OK. This started as a bit of an exercise in trying to figure out why certain searches against the /v1/search
API endpoint weren’t giving me good results and ended up with me deciding to just raise the issue concerning two problematic genera before asking my more general questions at the end of this post.
The headache we encountered was that while Megachile are Leafcutter, Mortar, and Resin bees (no hyphen in “leafcutter”), and Coelioxys are Cuckoo Leaf-cutter Bees (hyphen in “leaf-cutter”), species within each of these sometimes have a hyphen and sometimes don’t, with no consistency between the two genera:
OK, with Coelioxys, we can always type “cuckoo leaf bee” and that gets us somewhere. It’s a challenge to remember the order the vowels appear in that genus, so this is what I’d advise for this one.

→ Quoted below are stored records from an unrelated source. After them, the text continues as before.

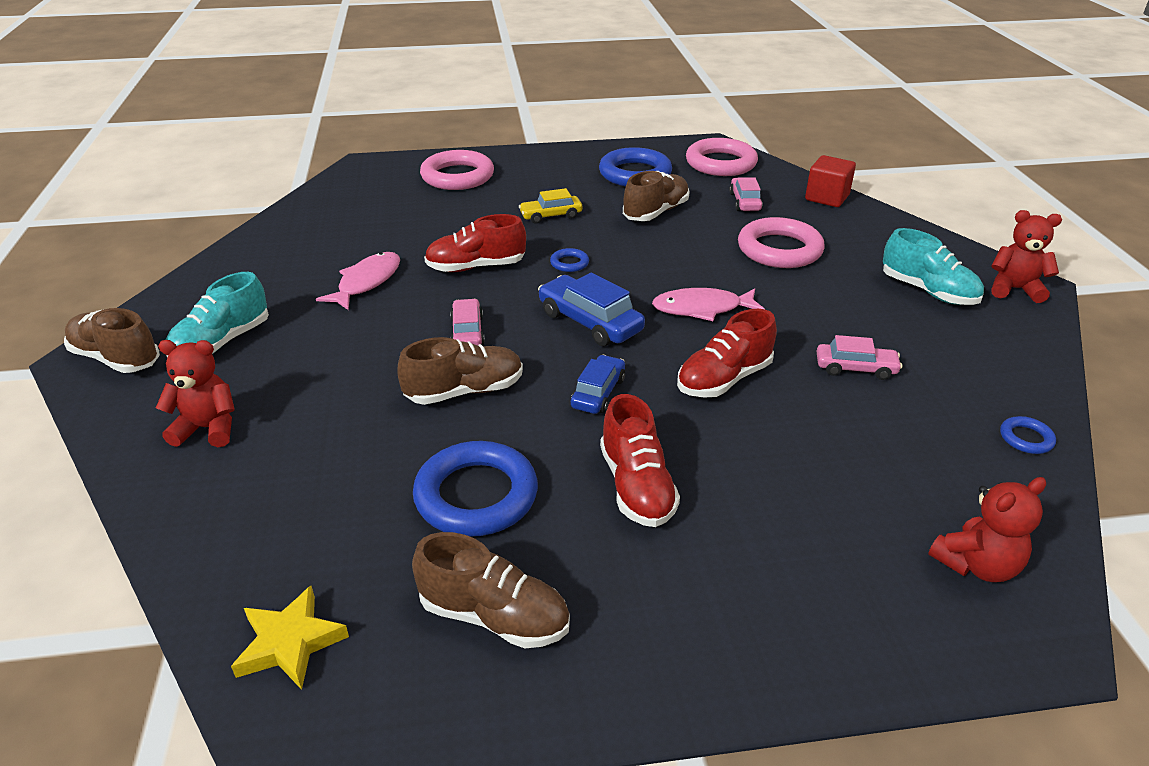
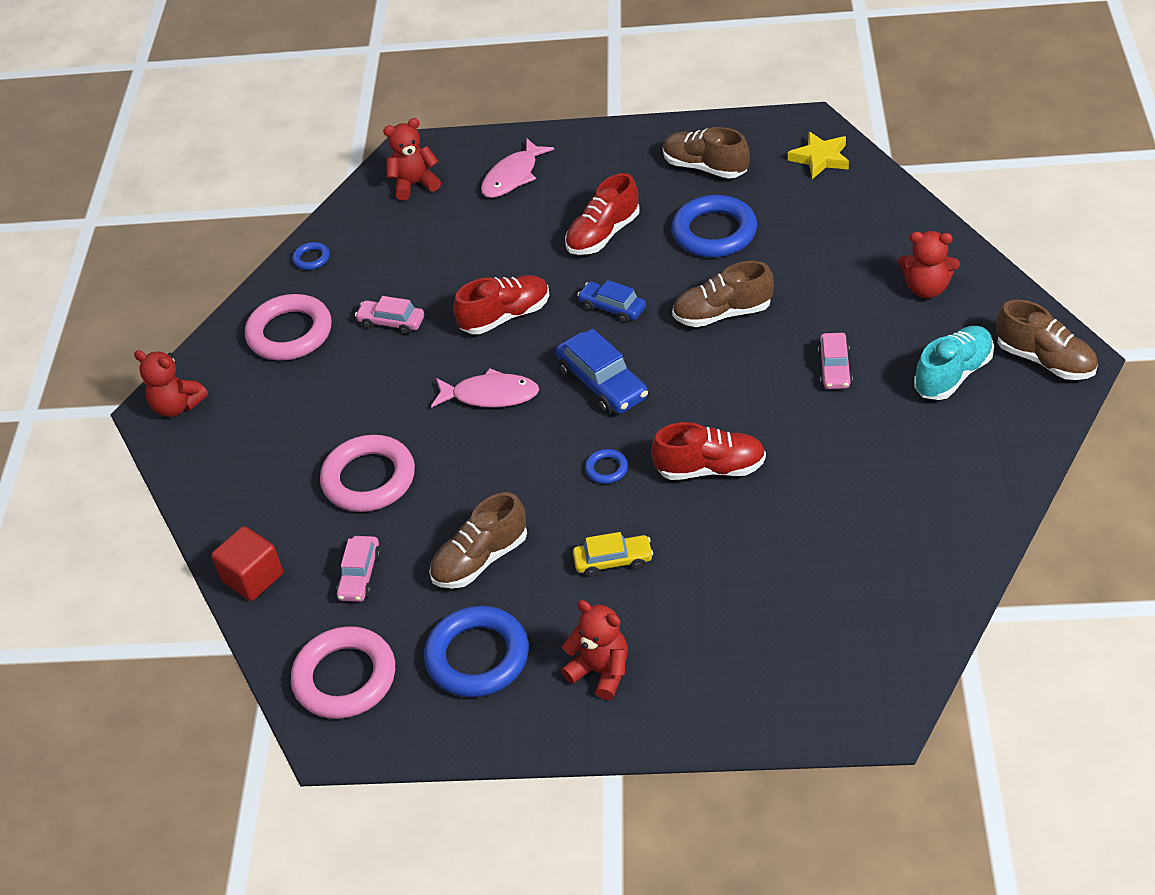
camera: 165 degrees left, 10 degrees up
pink fish [316,252,400,310] -> pink fish moved to [481,138,554,198]
pink ring [420,150,494,190] -> pink ring moved to [245,294,332,361]
pink car [450,299,485,346] -> pink car moved to [818,333,853,389]
blue car [571,355,625,414] -> blue car turned 90 degrees clockwise [577,280,646,323]
red shoe [600,394,680,527] -> red shoe turned 135 degrees counterclockwise [565,173,640,255]
turquoise shoe [883,228,984,305] -> none
none -> red teddy bear [561,600,628,700]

But what about poor Megachile? If you just type “leaf bee”, you’re getting more leaf beetles than anything else. If you type “leaf-cutter bee”, you get a fraction of them, and “leafcutter bee”, you get a larger fraction of them. But in both cases, you’re missing some. If you type “megachile”, that’s fine, but you can’t combine that with any part of the common name you might remember. It’s either memorize the binomial, or else suffer having to look everything up twice. In a fast-moving chat conversation on Discord, this pops you “out of flow” of the conversation, and sours the whole user experience.
I’m reluctant to start adding or removing hyphens in any of these “incorrectly named” taxa because names are just what people agree to call things, and they don’t always conform to your preconceptions of what they ought to be called. I could mass-flag, but before doing so, I’d want to be sure I’m doing the right thing.
I’m also reluctant to make a half-baked feature request to be more forgiving with respect to hyphen-vs-no-hyphen in the indexing for a problem that really is only just a data problem affecting a handful of cases. Besides which, I don’t know if anything can reasonably be done here for the no-hyphen case. It seems like “leaf-cutter” and “leaf cutter” are treated the same with respect to indexing, and as a rule, that’s usually the best way to treat them. If you started to treat “leaf-cutter” the same as “leafcutter”, where would that leave people typing them as “leaf cutter”? They’d no longer get any matches.
So what’s the best way forward? Mass-flag all the species that don’t match the convention in set by the genus common name? Duplicate all the names, once with hyphen and once without? File a feature request for more forgiving fuzzy-matching in Elasticsearch? Something else I haven’t thought of?